Blog | Balas de fogueo

Kafka era Kafka

No hay peor enemigo para la inspiración a la hora de escribir que una vida metódica y ordenada. El caso de Kafka, que desempeñaba labores burocráticas, no sirve porque Kafka era Kafka y el resto de los mortales no lo somos. Cierto que disponer de un cómodo horario de trabajo le permitió escribir, por lo que aconsejamos desde ya no tomar al pie de la letra las aseveraciones que se encuentren en este texto.

Por otra parte, si lo consideramos con cierta perspectiva, una existencia llena de peripecias y altibajos tampoco ayuda mucho a la creación porque escasea el tiempo para la reflexión pausada (la reflexión acelerada es algo que se llama oxímoron) y el pensamiento. Además, cuando la propia vida cotidiana está llena de creatividad e incentivos, uno no suele sentir la necesidad de inventárselos. Salvo que se llame Ernest Hemingway o Jack London, pero con estos también vale lo dicho acerca de Kafka. En resumidas cuentas, lo mejor para la inspiración literaria es que esta surja, proceda de donde proceda: de la abundancia de estímulos, de la ausencia de estos o ni una cosa ni la otra. No tener ni la más remota idea del asunto sobre el que escribir es, sorprendentemente, un tremendo acicate a la hora de inventarse un tema, como bien saben los asiduos a esta columna.

El escritor que más he admirado toda mi vida comenzó escribiendo poesía en su adolescencia, que es la época de la poesía por antonomasia. Es casi obligatorio, como el acné y la rebeldía. Estoy hablando de William Faulkner. En realidad se apellidaba Falkner y ponerse la "u" en el medio fue una precoz muestra de genialidad. Aunque al parecer fue un error tipográfico en la portada de su primer libro, pero fue un error genial, en todo caso. Otra acierto fue nacer en New Albany, Mississippi. Un estado con tantas consonantes en su nombre está anunciando una escritura torrencial (esto parece una tontería porque lo es).
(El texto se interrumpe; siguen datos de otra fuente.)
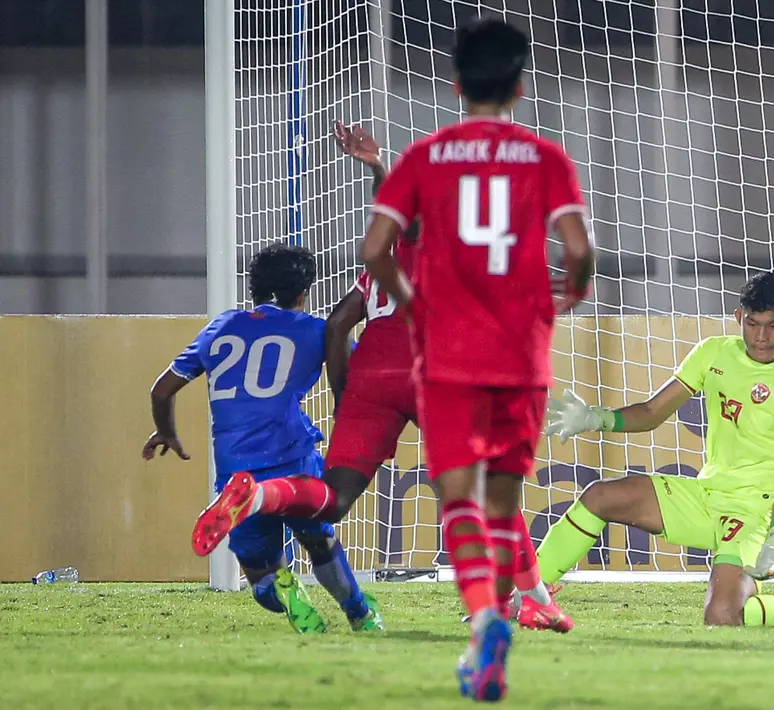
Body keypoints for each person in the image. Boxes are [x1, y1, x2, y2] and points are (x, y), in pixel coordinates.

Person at [192, 119, 575, 638]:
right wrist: (376, 168)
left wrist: (346, 395)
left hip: (373, 369)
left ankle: (258, 496)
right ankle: (531, 600)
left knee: (334, 496)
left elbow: (338, 323)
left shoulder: (377, 271)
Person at [363, 17, 593, 702]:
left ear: (456, 83)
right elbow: (578, 250)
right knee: (501, 503)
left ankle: (485, 623)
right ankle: (493, 625)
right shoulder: (546, 158)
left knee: (455, 496)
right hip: (521, 355)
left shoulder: (425, 157)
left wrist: (412, 307)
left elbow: (376, 249)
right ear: (519, 87)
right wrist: (570, 296)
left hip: (449, 353)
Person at [535, 272, 774, 629]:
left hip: (749, 512)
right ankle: (530, 597)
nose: (761, 337)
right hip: (705, 495)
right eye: (753, 323)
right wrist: (596, 418)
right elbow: (652, 412)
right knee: (599, 496)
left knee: (722, 616)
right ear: (739, 318)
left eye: (773, 325)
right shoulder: (713, 354)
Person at [146, 243, 382, 634]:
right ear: (303, 292)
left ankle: (287, 592)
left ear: (253, 287)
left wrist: (166, 431)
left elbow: (161, 390)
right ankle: (359, 612)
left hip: (236, 470)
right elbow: (359, 372)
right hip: (293, 460)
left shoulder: (220, 327)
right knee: (319, 540)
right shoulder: (316, 331)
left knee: (259, 575)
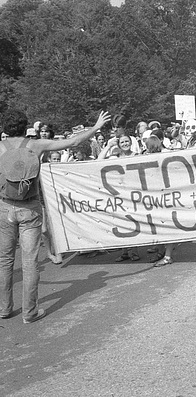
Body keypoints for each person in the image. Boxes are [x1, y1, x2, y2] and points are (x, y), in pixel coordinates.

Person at [0, 109, 111, 323]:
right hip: (30, 206)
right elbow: (73, 142)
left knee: (5, 260)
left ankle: (4, 309)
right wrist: (96, 127)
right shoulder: (36, 145)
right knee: (30, 260)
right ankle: (29, 312)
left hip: (4, 206)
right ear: (26, 127)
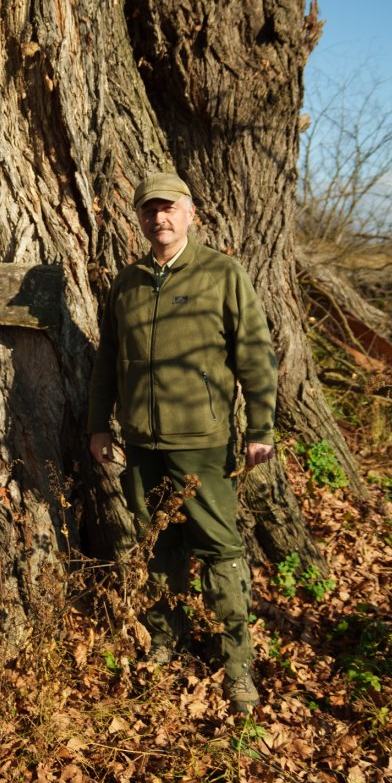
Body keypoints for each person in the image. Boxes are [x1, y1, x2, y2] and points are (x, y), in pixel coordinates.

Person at [87, 172, 278, 713]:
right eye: (149, 211)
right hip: (142, 444)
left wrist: (261, 429)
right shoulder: (127, 282)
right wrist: (100, 424)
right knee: (157, 549)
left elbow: (256, 356)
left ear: (190, 213)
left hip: (202, 442)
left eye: (168, 209)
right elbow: (107, 360)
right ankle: (166, 642)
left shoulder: (222, 273)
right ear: (140, 219)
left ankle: (237, 664)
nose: (159, 219)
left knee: (220, 549)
Fue piloto en la I Guerra Mundial (compárese con la gente de ahora, que no hacemos ni la mili) (no que haya que hacer la mili, pero la experiencia castrense y toda esa mandanga...) y de vuelta a su tierra se matriculó en la universidad pero dejó los estudios para dedicarse a escribir (no hay cabeciña...). Realizó trabajos como contrabandista de ron, bombero, pintor o cartero en la Universidad de Oxford (el de Mississippi, claro), de donde lo echaron por su costumbre de leer la correspondencia antes de entregarla. Es evidente que se estaba documentando, lo que pasa es que las autoridades no contaban con que iba a desarrollar una extraordinaria carrera como escritor, sino vendrían ellos mismo a entregarles sus cartas para que las leyese.

En su casa del pequeño pueblo de Oxford comenzó a escribir novelas y a inventarse recursos estilísticos que serían copiados hasta la saciedad. No nos vamos a extender sobre el particular, pero Faulkner es un autor en el que la forma alcanza más relevancia que el fondo (un puñado de historias sureñas). Dos premios Pulitzer, un Nobel y un National Book Award (póstumo) lo pusieron en lo más alto de las letras universales.

Volviendo al inexistente tema que nos ocupa, no es estrictamente necesario tener un buen motivo para escribir. Está incluso sobrevalorado el asunto de los grandes argumentos: si al final todo el mundo termina hablando de las mismas cuatro trapalladas, y llevamos siglos a vueltas con lo de siempre. Esto no quita que no debamos prestar atención a las historias que aparecen a nuestro alrededor, aunque estén dentro de los sobres de las cartas de nuestro prójimo. Alguien que quiere escribir debe amar las palabras y debe amar las historias. Y al prójimo como a sí mismo. Y llevar siempre a mano recado de escribir, como se decía antes. O saber dónde está la grabación de voz de su teléfono móvil. Y prestar atención a lo ya escrito por los grandes autores, como Faulkner, cuando dijo estas palabras tan de actualidad ahora mismo: “el campo de batalla solamente revela al hombre su propia estupidez y desesperación, y la victoria es una ilusión de filósofos e imbéciles”.

Mi consejo a una joven escritora es que intente ser Kafka, Faulkner o Alice Munro, y si eso le parece demasiado, que intente al menos ser Xosé Luis Méndez Ferrín.